- Brief
Reproduce every line of the data below word for word, changing nothing.

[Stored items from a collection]
┌──

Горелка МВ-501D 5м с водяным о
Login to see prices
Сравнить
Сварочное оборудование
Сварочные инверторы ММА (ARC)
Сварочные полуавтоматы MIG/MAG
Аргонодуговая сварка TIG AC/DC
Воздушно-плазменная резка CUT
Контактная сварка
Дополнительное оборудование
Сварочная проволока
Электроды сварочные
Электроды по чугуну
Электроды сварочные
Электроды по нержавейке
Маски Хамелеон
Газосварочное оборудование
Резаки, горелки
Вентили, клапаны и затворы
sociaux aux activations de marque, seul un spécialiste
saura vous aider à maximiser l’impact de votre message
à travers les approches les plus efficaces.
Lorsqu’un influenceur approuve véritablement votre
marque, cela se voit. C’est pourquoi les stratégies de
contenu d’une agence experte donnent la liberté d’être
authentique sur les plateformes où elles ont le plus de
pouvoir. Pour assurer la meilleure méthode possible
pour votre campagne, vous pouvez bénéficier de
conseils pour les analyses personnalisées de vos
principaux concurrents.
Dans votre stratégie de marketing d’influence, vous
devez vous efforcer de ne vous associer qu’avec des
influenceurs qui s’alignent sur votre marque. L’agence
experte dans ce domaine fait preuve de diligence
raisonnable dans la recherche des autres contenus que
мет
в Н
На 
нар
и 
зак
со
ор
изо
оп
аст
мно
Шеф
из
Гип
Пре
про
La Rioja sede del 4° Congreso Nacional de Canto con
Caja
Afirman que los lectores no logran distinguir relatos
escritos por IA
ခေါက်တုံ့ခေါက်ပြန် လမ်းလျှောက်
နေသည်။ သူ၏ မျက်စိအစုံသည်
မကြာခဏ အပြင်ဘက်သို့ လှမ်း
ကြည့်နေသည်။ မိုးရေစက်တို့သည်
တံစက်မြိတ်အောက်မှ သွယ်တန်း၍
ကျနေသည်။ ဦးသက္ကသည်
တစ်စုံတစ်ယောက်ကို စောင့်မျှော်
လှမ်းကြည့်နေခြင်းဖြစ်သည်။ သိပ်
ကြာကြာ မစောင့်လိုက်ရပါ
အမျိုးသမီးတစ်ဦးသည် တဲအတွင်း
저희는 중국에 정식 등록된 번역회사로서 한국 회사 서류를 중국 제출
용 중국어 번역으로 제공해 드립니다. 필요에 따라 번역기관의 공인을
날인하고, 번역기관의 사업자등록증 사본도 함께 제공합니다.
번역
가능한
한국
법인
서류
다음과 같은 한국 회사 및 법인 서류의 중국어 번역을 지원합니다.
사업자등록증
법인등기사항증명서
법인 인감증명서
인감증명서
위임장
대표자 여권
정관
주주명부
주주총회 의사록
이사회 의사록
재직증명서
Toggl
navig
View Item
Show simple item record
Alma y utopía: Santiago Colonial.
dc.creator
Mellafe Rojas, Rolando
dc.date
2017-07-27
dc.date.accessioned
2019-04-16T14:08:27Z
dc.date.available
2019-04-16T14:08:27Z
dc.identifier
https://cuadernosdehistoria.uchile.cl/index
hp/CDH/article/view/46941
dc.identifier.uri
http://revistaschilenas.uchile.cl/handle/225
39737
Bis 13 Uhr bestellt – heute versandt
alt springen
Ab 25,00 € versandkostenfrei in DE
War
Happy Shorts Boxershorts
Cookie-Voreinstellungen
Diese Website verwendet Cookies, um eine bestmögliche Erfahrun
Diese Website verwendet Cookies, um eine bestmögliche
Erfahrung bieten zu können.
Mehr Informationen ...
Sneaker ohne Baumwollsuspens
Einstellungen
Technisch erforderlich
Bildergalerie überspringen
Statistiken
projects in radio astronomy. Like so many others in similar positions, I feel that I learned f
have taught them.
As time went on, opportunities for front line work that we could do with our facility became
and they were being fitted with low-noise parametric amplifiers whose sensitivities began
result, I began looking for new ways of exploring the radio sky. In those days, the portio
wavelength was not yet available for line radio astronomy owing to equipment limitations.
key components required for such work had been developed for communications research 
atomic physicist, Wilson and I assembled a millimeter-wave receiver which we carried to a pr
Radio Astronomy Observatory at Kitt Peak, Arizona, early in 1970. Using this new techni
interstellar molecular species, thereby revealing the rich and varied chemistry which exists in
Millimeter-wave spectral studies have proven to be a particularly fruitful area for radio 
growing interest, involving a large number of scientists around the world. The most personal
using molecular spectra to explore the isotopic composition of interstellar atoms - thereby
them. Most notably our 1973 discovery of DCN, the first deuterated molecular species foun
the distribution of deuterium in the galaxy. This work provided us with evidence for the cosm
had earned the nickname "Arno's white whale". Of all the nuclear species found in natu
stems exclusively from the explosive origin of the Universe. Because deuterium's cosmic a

└──

- Final answer
Горелка МВ-501D 5м с водяным о
Login to see prices
Сравнить
Сварочное оборудование
Сварочные инверторы ММА (ARC)
Сварочные полуавтоматы MIG/MAG
Аргонодуговая сварка TIG AC/DC
Воздушно-плазменная резка CUT
Контактная сварка
Дополнительное оборудование
Сварочная проволока
Электроды сварочные
Электроды по чугуну
Электроды сварочные
Электроды по нержавейке
Маски Хамелеон
Газосварочное оборудование
Резаки, горелки
Вентили, клапаны и затворы
sociaux aux activations de marque, seul un spécialiste
saura vous aider à maximiser l’impact de votre message
à travers les approches les plus efficaces.
Lorsqu’un influenceur approuve véritablement votre
marque, cela se voit. C’est pourquoi les stratégies de
contenu d’une agence experte donnent la liberté d’être
authentique sur les plateformes où elles ont le plus de
pouvoir. Pour assurer la meilleure méthode possible
pour votre campagne, vous pouvez bénéficier de
conseils pour les analyses personnalisées de vos
principaux concurrents.
Dans votre stratégie de marketing d’influence, vous
devez vous efforcer de ne vous associer qu’avec des
influenceurs qui s’alignent sur votre marque. L’agence
experte dans ce domaine fait preuve de diligence
raisonnable dans la recherche des autres contenus que
мет
в Н
На 
нар
и 
зак
со
ор
изо
оп
аст
мно
Шеф
из
Гип
Пре
про
La Rioja sede del 4° Congreso Nacional de Canto con
Caja
Afirman que los lectores no logran distinguir relatos
escritos por IA
ခေါက်တုံ့ခေါက်ပြန် လမ်းလျှောက်
နေသည်။ သူ၏ မျက်စိအစုံသည်
မကြာခဏ အပြင်ဘက်သို့ လှမ်း
ကြည့်နေသည်။ မိုးရေစက်တို့သည်
တံစက်မြိတ်အောက်မှ သွယ်တန်း၍
ကျနေသည်။ ဦးသက္ကသည်
တစ်စုံတစ်ယောက်ကို စောင့်မျှော်
လှမ်းကြည့်နေခြင်းဖြစ်သည်။ သိပ်
ကြာကြာ မစောင့်လိုက်ရပါ
အမျိုးသမီးတစ်ဦးသည် တဲအတွင်း
저희는 중국에 정식 등록된 번역회사로서 한국 회사 서류를 중국 제출
용 중국어 번역으로 제공해 드립니다. 필요에 따라 번역기관의 공인을
날인하고, 번역기관의 사업자등록증 사본도 함께 제공합니다.
번역
가능한
한국
법인
서류
다음과 같은 한국 회사 및 법인 서류의 중국어 번역을 지원합니다.
사업자등록증
법인등기사항증명서
법인 인감증명서
인감증명서
위임장
대표자 여권
정관
주주명부
주주총회 의사록
이사회 의사록
재직증명서
Toggl
navig
View Item
Show simple item record
Alma y utopía: Santiago Colonial.
dc.creator
Mellafe Rojas, Rolando
dc.date
2017-07-27
dc.date.accessioned
2019-04-16T14:08:27Z
dc.date.available
2019-04-16T14:08:27Z
dc.identifier
https://cuadernosdehistoria.uchile.cl/index
hp/CDH/article/view/46941
dc.identifier.uri
http://revistaschilenas.uchile.cl/handle/225
39737
Bis 13 Uhr bestellt – heute versandt
alt springen
Ab 25,00 € versandkostenfrei in DE
War
Happy Shorts Boxershorts
Cookie-Voreinstellungen
Diese Website verwendet Cookies, um eine bestmögliche Erfahrun
Diese Website verwendet Cookies, um eine bestmögliche
Erfahrung bieten zu können.
Mehr Informationen ...
Sneaker ohne Baumwollsuspens
Einstellungen
Technisch erforderlich
Bildergalerie überspringen
Statistiken
projects in radio astronomy. Like so many others in similar positions, I feel that I learned f
have taught them.
As time went on, opportunities for front line work that we could do with our facility became
and they were being fitted with low-noise parametric amplifiers whose sensitivities began
result, I began looking for new ways of exploring the radio sky. In those days, the portio
wavelength was not yet available for line radio astronomy owing to equipment limitations.
key components required for such work had been developed for communications research 
atomic physicist, Wilson and I assembled a millimeter-wave receiver which we carried to a pr
Radio Astronomy Observatory at Kitt Peak, Arizona, early in 1970. Using this new techni
interstellar molecular species, thereby revealing the rich and varied chemistry which exists in
Millimeter-wave spectral studies have proven to be a particularly fruitful area for radio 
growing interest, involving a large number of scientists around the world. The most personal
using molecular spectra to explore the isotopic composition of interstellar atoms - thereby
them. Most notably our 1973 discovery of DCN, the first deuterated molecular species foun
the distribution of deuterium in the galaxy. This work provided us with evidence for the cosm
had earned the nickname "Arno's white whale". Of all the nuclear species found in natu
stems exclusively from the explosive origin of the Universe. Because deuterium's cosmic a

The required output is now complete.